What does the future hold for Ancient Jew Review? I hope it continues to remain both rigorous and creative, valuable to scholars and accessible to civilians. It is a site where I have written (and now spoken) about my recent book projects, discussed exciting new work on “Blackness and the Bible” with Nyasha Junior, reviewed a book on a “scandalous gospel,” and confessed how eight-year old Andrew was indelibly marked by D’Aulaires’ Greek Myths. I find it a congenial and responsive place to think about antiquity and religion and routinely recommend folks consider publishing there. I regularly put AJR content on my course syllabi. When one of the editors asks me if I’d like to contribute (as with this retrospective piece), my answer remains the same as it was ten years ago: “yes, and.”
As I look back over ten years of AJR, I marvel at the lightning that Krista, Simcha, and Nathan captured in a bottle. They succeeded in creating an intellectual commons that remains thoughtful and accessible, reliable yet innovative. That the editors have succeeded in the precarious climate of higher education in the U.S. is even more remarkable, but we should not lose sight of that precarity. Two of the founding editors are full-time faculty (Krista has recently been tenured); the third, however, has left the academy. The website continues to run on the donated labor of its editors and writers, a volunteer community of the mind.

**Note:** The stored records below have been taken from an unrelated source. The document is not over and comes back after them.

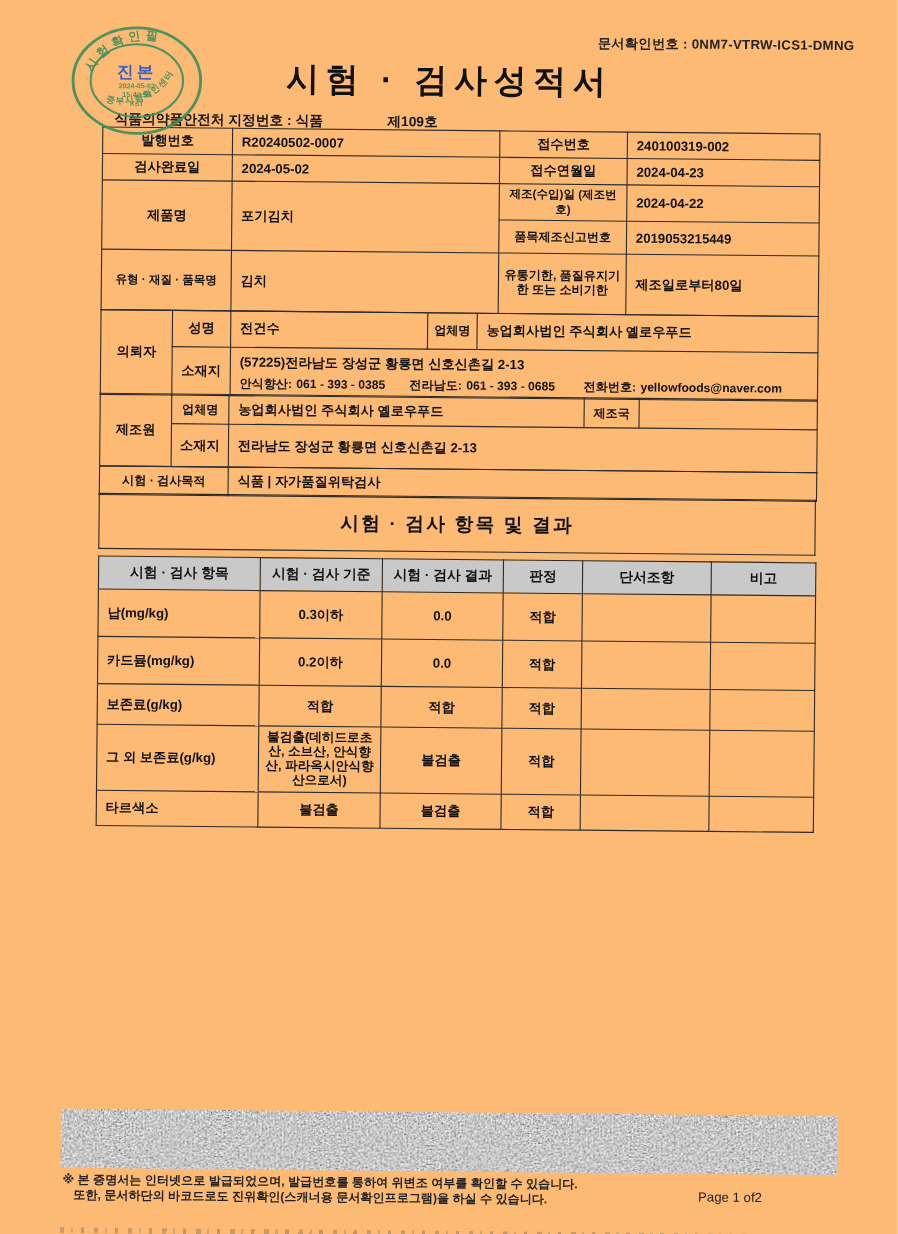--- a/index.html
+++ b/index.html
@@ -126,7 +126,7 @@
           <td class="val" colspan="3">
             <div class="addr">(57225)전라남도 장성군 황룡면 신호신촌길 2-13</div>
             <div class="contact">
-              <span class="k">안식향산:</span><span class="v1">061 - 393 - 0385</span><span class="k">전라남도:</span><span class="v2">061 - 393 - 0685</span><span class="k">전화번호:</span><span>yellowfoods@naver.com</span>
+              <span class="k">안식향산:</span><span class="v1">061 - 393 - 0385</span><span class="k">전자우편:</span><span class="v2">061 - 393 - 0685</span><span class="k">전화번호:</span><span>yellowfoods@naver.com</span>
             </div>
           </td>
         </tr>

I encourage as many of us as possible to continue to support this endeavor in whatever ways we can. If you are a working scholar at any stage, from graduate student to emerita, full or part time, consider submitting your work to AJR or reaching out to one of the editors to discuss developing an essay, crafting a review, or sharing your pedagogical brilliance. If life has taken you away from regular engagement with scholarship, I urge you to consider AJR a place where you can continue to derive intellectual sustenance and community at your own pace, one of the few remaining spaces that does not put up monetary or institutional roadblocks to access but remains free and open to all. You and I do not know what the academic landscape will look like in 2034, but it is my fervent hope that vibrant virtual spaces like AJR will continue to welcome the conscientious and curious student of ancient religions to join in its mission of exploration, collaboration, and better understanding of life in antiquity.
Andrew S. Jacobs is a Senior Fellow at the Center for the Study of World Religions at Harvard Divinity School and author most recently of Gospel Thrillers and The Life of Thecla.